● **Job 1**
Copy the records word for word, from their first line through the line containing "title What is", with both ends included. Leave the pictures out.

## begin Text shown

The Zurich reformer Heinrich Bullinger placed on the title page of several of his books the words, "This is my beloved Son, in whom I am well pleased; hear ye him" (Matthew 17:5), as indicative of the source of authority for the gospel doctrines Bullinger published. These are words particularly pertinent to New Testament worship, because they direct us to the one whose voice is the sole rule for appropriate worship.
Throughout biblical history God has given his church ordinances of worship by which he is to be approached. Certain solemn forms and actions have been invested by God's Word with the significance of worship. God has been glorified as his people obeyed his instructions, employing these ordinances as the vehicles for rendering praise to him. Indeed, observance of these ordinances has been a test of the submission of God's people to his revealed will. In the garden of Eden, the tree of the knowledge of good and evil was given to put Adam's obedience under trial. Circumcising the males of his household was the responsibility of Abraham. Remembering the Lord's death by the giving and receiving of bread and wine is a duty which no believer may ignore.
The Lord's designation of certain ordinances for worship continues in the New Testament church. No doubt the New Testament apostles use the language of an Old Testament ordinance to figuratively describe the believer seeking to honor God in all the course of life (Romans 12:1-2, I Peter 2:5). But far more commonly in the New Testament we read of worship ordinances as actions instituted to be kept when the church comes together in its assemblies: prayer, reading the Word, preaching, congregational singing of Psalms, baptism, the Lord's Supper.

## end Text shown
## begin Provided records

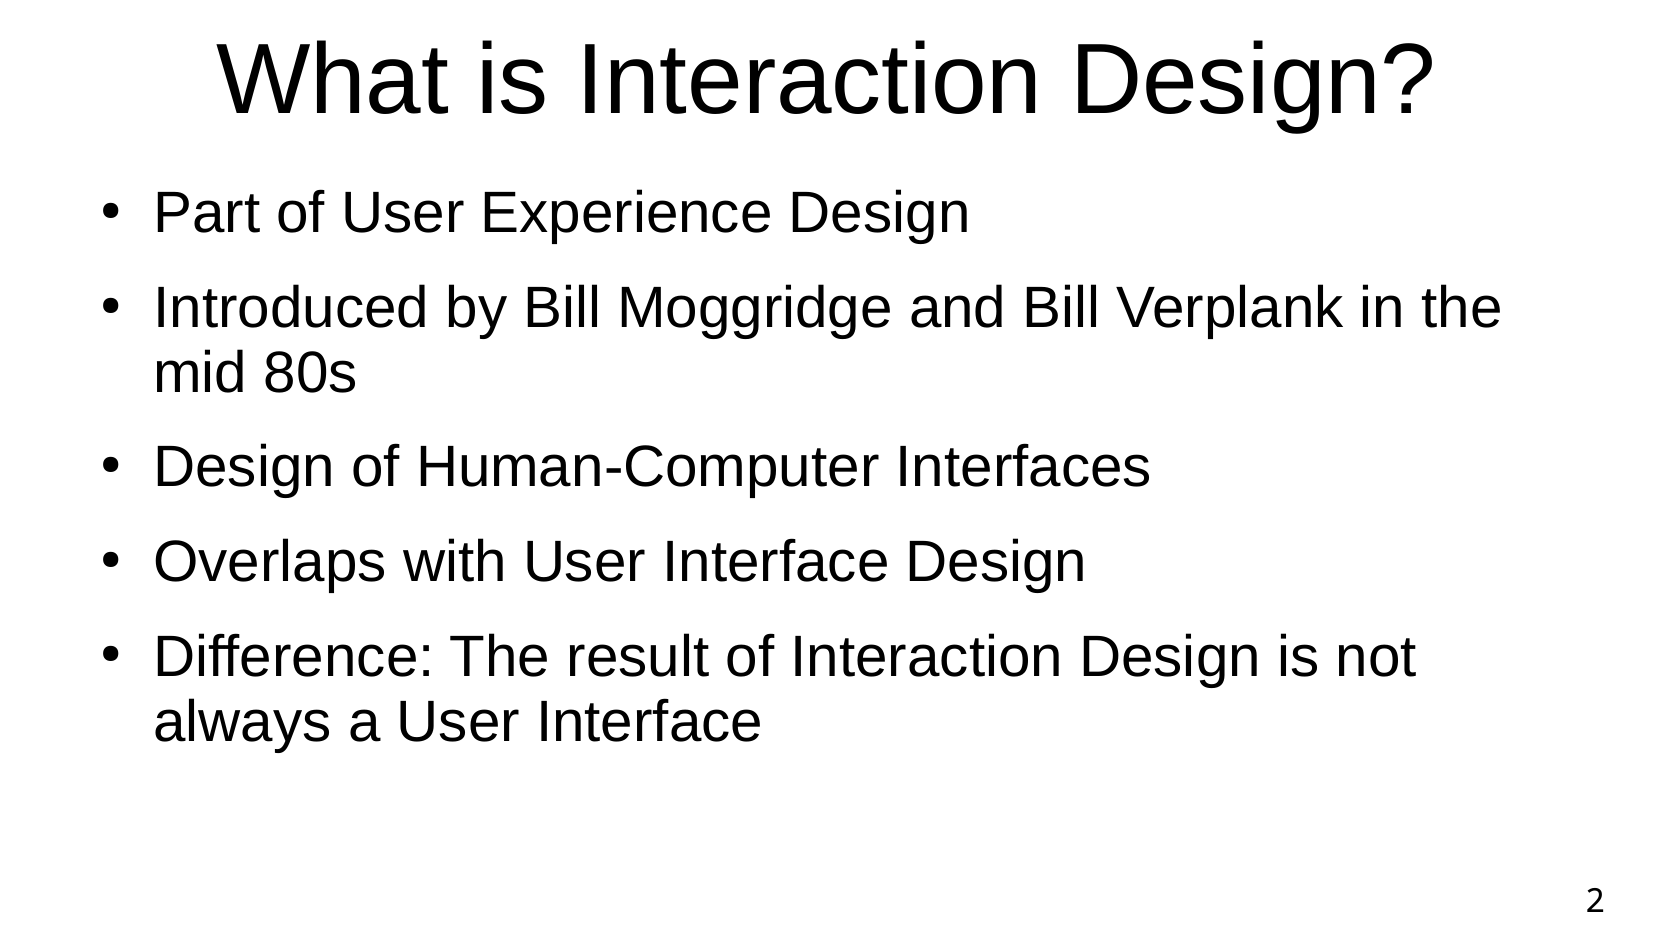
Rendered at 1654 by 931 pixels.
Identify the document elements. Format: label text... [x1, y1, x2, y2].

title What is Interaction Design? [82, 1, 1571, 157]
list Part of User Experience Design Introduced by Bill Moggridge and Bill Verplank in the mid 80s Design of Human-Computer Interfaces Overlaps with User Interface Design Difference: The result of Interaction Design is not always a User Interface [82, 180, 1571, 811]
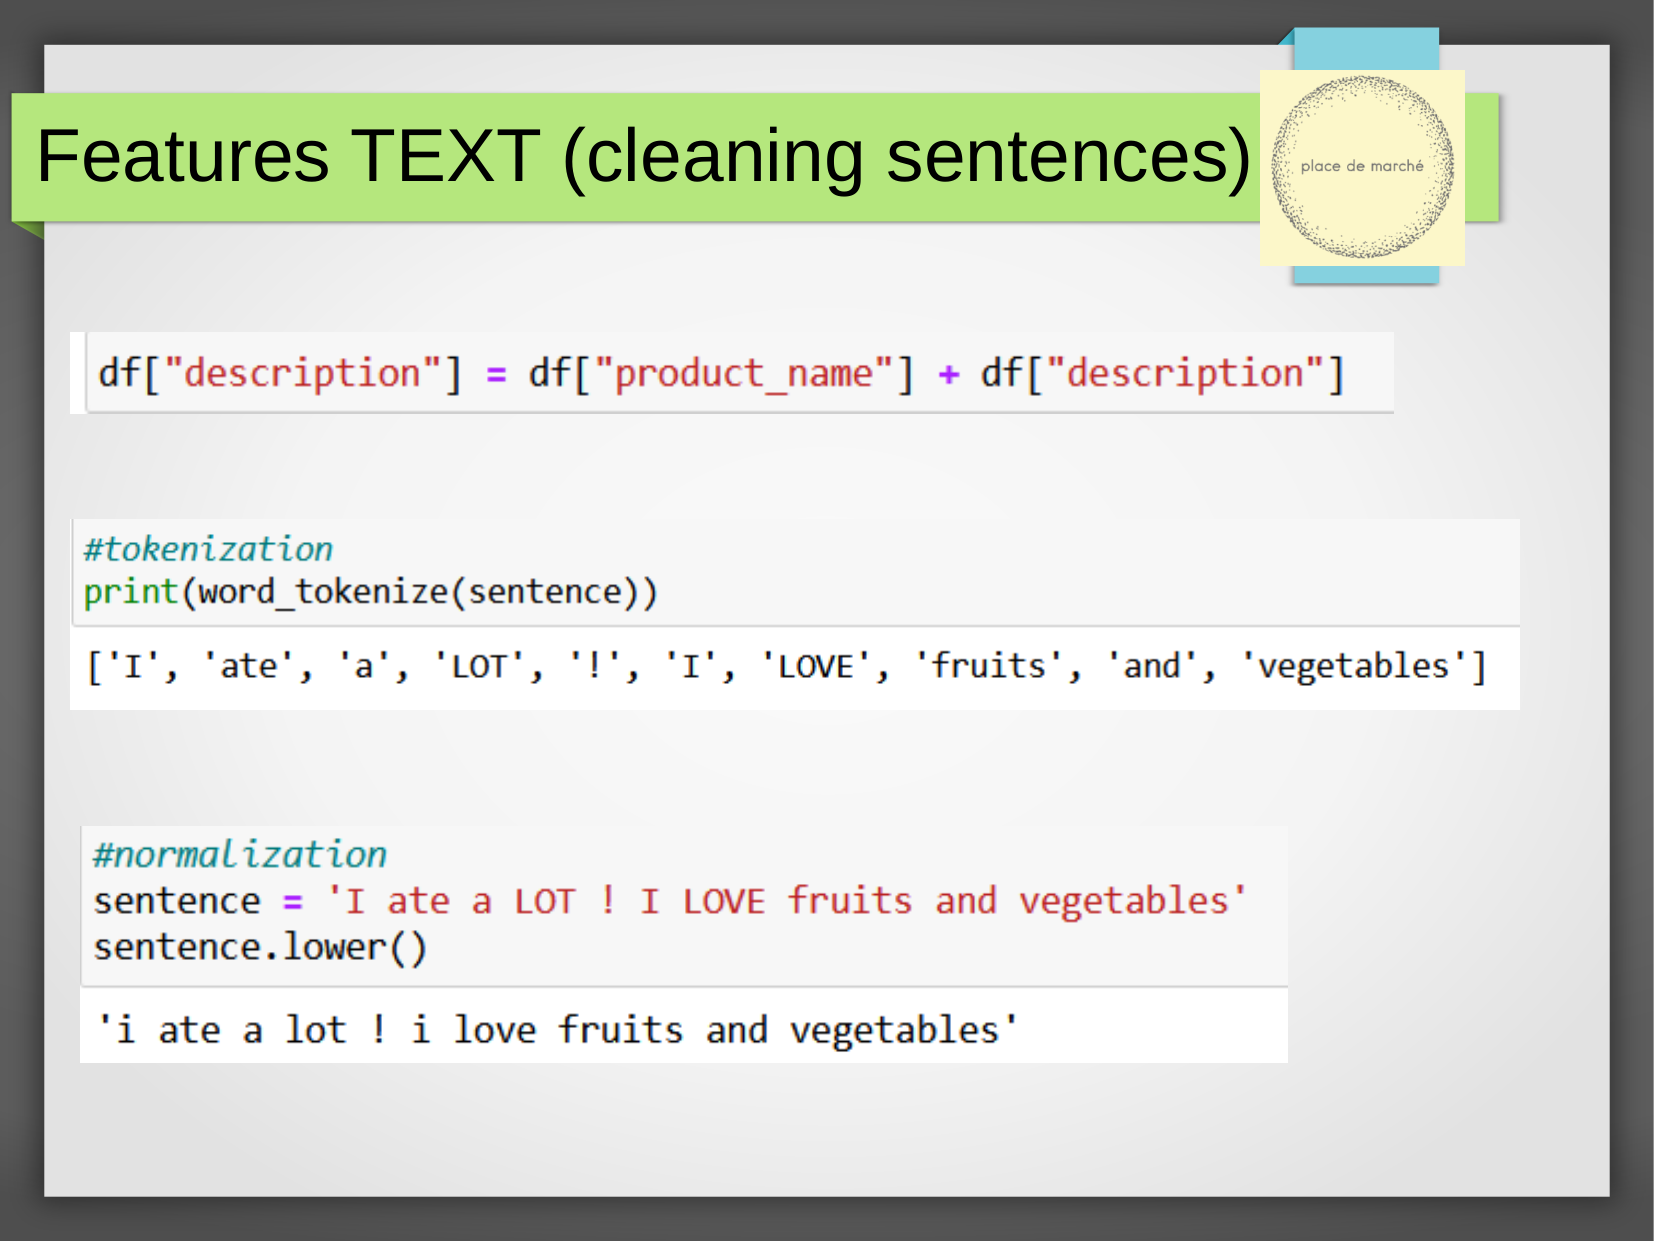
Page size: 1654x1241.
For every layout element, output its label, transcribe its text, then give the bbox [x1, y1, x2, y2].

## end Provided records

● **Job 2**
Write the next part of the passage on worship ordinances, starting after its last sentence.

● **Task result 1**
Rendered at 1654 by 931 pixels.
Identify the document elements. Format: label text... [x1, y1, x2, y2].

title What is Interaction Design? [82, 1, 1571, 157]

● **Task result 2**
What is it, then, that gives legitimacy to any particular activity, for it to be used as an ordinance of worship? Is it the experience of God's people, who find over a period of time that certain actions are conducive to feelings of reverence and adoration? Is it the value God's people see in them for dramatizing the truths of the gospel? Is it the likelihood of drawing unbelievers who might be impressed with activities that seem to be as sophisticated or entertaining as something they might see in the secular world? Is it the consensus judgment of the church's governing elders which should determine appropriate ordinances for us in worship?
In Mark 7: 3-13, Jesus instructs us that worship is vain when its practices are based on the traditions of men, and do not have a warrant in God's Word. "In vain do they worship me, teaching for doctrines the commandments of men." Jesus cites these words from the book of the prophet Isaiah, disclosing that there is a continuity of principle here between Old and New Testament. It is in the commandments of God alone that we are to seek direction for acceptable worship. Worship has become misguided and lost its value when it is not an act of obedience to an authorizing command from God. It is not the authority of a human tradition which can make an action righteous, or invest an activity with the significance of being an ordinance of worship in Christ's church. Never in the Scriptures do men ordain by their own prerogative that a practice should have the value of being religious worship, and then meet with divine approval of their conduct. In Mark 7 we have such an instance of divine condemnation when men sanctioned religious practices not required by God.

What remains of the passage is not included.